You wouldn’t expect a young student just learning how to sail to know anything about the tides. You might not even expect new sailors still working on their third and fourth sailing lessons to know a whole lot about the subject. But by the time a sailor has logged enough hours to have earned a captain or skippers rank, you just expect that person is knowledgeable about tides.
According to a NauticEd, a training organization that offers both online sailing courses and on-the-water training, some sailors wing it when it comes to tides. Doing so is not wise. No matter how much knowledge a sailor has, the sea can be unforgiving. It is also not necessary either, given the amount of technology we have at our fingertips.
What Causes the Tides
Most of us have heard of high and low tides. People who live near the water note that at certain times of the day the water is higher. It then recedes again later in the day. But not many people understand what causes the tides. It all boils down to the laws of physics.

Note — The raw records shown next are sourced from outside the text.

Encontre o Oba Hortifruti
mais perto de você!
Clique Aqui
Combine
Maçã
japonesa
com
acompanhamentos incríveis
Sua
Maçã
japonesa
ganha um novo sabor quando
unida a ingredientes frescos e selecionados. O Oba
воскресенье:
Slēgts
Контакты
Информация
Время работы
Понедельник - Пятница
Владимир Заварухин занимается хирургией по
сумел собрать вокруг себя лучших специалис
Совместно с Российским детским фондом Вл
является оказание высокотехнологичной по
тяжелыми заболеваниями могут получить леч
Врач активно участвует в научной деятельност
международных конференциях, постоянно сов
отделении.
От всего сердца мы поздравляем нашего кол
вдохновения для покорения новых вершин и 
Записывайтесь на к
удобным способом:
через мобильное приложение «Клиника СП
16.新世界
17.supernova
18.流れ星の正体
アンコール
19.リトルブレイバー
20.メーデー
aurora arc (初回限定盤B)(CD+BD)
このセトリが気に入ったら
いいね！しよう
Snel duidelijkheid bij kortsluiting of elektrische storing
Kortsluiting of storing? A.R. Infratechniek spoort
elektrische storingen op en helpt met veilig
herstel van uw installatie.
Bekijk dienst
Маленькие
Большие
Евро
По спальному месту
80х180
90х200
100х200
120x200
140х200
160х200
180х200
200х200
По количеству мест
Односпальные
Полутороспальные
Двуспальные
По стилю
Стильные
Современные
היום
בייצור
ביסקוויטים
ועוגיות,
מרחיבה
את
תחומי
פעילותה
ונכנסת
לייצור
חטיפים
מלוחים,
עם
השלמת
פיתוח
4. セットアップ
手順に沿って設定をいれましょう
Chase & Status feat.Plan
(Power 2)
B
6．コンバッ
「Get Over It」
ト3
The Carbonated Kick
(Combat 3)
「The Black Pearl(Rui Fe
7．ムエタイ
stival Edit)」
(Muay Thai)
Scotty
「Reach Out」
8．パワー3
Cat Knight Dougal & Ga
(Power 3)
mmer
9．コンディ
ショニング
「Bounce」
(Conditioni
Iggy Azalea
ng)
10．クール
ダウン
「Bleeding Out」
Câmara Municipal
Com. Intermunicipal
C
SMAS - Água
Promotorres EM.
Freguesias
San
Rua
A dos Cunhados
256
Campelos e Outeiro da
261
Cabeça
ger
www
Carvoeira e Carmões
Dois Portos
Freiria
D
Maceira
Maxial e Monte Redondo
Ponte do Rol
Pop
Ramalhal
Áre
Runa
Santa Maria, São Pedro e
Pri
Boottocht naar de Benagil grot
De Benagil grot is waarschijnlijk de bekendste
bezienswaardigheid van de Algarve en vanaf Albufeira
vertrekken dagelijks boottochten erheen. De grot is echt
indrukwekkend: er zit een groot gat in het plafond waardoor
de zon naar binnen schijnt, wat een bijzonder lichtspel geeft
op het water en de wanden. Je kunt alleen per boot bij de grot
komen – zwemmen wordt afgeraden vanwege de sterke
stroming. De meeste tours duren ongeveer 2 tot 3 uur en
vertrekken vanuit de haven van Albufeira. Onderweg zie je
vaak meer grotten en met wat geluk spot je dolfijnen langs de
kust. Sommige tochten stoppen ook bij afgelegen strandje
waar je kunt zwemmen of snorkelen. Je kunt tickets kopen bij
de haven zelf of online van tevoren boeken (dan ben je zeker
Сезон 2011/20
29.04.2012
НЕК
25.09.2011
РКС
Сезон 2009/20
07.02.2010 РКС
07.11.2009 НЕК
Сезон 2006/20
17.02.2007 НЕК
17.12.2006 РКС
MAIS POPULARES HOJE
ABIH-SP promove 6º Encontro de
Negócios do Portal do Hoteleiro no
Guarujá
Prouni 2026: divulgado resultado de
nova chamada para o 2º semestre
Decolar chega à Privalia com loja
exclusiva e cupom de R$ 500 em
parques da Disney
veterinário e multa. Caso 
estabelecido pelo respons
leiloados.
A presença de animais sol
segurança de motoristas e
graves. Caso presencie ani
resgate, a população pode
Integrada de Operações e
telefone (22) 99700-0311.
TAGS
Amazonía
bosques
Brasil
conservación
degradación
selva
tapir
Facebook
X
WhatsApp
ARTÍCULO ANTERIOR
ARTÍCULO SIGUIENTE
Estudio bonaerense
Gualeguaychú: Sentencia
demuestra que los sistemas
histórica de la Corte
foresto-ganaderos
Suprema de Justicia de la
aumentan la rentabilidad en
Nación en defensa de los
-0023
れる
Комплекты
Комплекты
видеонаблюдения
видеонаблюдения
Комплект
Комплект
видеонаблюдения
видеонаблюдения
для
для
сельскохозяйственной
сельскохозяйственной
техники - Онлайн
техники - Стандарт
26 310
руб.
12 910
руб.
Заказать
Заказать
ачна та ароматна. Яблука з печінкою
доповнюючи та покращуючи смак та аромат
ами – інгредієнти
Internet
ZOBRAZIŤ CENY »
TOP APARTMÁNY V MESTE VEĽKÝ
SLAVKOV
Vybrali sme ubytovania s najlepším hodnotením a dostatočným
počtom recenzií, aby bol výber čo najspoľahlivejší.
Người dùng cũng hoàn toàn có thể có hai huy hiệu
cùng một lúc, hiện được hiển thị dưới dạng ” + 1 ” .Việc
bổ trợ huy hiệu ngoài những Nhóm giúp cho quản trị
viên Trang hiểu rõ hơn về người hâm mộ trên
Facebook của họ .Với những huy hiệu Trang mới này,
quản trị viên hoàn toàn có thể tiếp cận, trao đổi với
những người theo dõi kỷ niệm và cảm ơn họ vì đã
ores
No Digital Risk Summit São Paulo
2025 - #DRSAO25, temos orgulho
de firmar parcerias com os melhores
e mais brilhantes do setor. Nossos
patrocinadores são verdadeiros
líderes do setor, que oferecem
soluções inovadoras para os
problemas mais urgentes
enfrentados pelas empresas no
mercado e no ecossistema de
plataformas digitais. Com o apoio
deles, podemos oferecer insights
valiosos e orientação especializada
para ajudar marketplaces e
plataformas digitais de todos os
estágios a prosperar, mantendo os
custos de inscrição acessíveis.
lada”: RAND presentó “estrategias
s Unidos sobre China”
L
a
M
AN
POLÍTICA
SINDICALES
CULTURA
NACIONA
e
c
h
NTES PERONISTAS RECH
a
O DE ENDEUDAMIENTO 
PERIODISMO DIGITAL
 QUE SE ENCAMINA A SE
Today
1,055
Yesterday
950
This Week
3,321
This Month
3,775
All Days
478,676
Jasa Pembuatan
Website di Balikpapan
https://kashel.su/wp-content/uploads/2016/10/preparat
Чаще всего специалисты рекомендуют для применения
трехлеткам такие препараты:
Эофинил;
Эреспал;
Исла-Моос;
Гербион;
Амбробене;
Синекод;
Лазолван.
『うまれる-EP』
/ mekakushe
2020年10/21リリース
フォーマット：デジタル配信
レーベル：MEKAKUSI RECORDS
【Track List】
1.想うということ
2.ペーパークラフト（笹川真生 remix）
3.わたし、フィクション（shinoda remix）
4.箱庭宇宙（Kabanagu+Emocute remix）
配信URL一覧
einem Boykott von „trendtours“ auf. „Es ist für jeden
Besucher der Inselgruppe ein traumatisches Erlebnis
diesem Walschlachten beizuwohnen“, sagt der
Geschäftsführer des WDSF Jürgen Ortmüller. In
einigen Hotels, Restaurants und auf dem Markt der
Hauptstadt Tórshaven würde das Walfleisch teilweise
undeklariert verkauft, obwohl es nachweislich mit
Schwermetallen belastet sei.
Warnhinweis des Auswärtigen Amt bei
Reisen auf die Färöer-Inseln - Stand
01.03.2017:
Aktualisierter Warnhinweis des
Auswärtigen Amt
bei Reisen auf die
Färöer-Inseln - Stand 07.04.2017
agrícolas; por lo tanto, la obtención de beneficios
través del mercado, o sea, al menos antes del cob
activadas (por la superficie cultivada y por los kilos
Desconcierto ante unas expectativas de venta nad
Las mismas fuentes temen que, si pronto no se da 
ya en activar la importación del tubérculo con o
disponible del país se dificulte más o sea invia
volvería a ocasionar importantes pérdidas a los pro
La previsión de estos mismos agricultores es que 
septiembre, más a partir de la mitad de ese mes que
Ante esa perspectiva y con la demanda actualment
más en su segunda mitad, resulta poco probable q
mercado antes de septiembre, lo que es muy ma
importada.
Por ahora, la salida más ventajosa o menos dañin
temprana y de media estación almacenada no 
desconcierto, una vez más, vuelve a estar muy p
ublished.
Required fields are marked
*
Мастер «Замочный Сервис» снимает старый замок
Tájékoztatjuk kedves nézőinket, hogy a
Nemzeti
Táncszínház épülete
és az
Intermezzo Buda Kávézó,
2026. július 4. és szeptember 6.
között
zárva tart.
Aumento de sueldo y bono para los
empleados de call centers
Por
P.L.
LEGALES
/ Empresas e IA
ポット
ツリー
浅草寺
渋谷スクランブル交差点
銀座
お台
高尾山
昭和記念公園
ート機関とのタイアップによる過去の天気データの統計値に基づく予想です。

Both the sun and moon exert a measurable gravitational pull on the earth. The amount of gravitational pull increases with mass; it decreases inversely with distance. With that in mind, you might expect the sun’s gravitational pull is greater. It’s not. Why? Because the distance is too great. The amount of gravitational pull generated by the sun is less than half that which is generated by the moon.
The earth spins on a 24 hour clock, the Earth and moon rotate around the sun on an annual clock, and the moon rotates around the Earth on a 28 day clock. Thus the gravitational pull exerted by the moon and sun changes direction in a fairly complex nature – yet it is extremely predictable because this has been happening the same way for millions of years. Tides have thus become a predicable harmonic. The gravitational pull from the moon is strongest compared to the sun because of its proximity to the Earth. Gravity from these celestial bodies act on everything on Earth including the dirt and rocks. Yet it is the water on Earth that is the most noticeable to change in shape.
As the gravity from the moon squeezes the earth, high tides are created which in most places closely follow ½ the harmonic spin rate of the Earth relative to the moon; a lunar day which is about 12.5 hours. When the sun and moon are aligned, either on the same side or opposite sides of the Earth, the gravitational squeeze is the greatest. These high tides are known as spring tides, which occur about every 2 weeks.
The Danger of Tidal Currents
As for why sailors should not wing it when it comes to the tides, it is all about tidal currents. Locations that experience the highest and lowest tides tend to also have the strongest tidal currents. Moreover, tidal currents have to be respected by sailors.
If you were sailing in the Mediterranean for example, tides in that part of the world are not very drastic or even noticeable for that matter. In fact, you can skipper a boat in the Mediterranean without being certified in tides. But take that same boat into the English Channel and you will soon discover that tides can wreak havoc. The English Channel has some of the strongest tidal currents in the world thanks to strong tides enhanced by a lot of water being forced through a very shallow and narrow channel.
Tidal currents can easily carry a vessel off course. They can run a vessel aground during periods of low tide. When it comes to racing, tidal currents can make successfully navigating a course more challenging than it’s ever been. Next to winds, tidal currents are one of the most influential factors in sailing.
NauticEd says it’s a bad idea to wing it when it comes to tides. Any sailor who has never received training should avoid sailing waters where tidal currents are the most treacherous. Those who have been trained should rely on that training for safe sailing. Winging it is a recipe for disaster.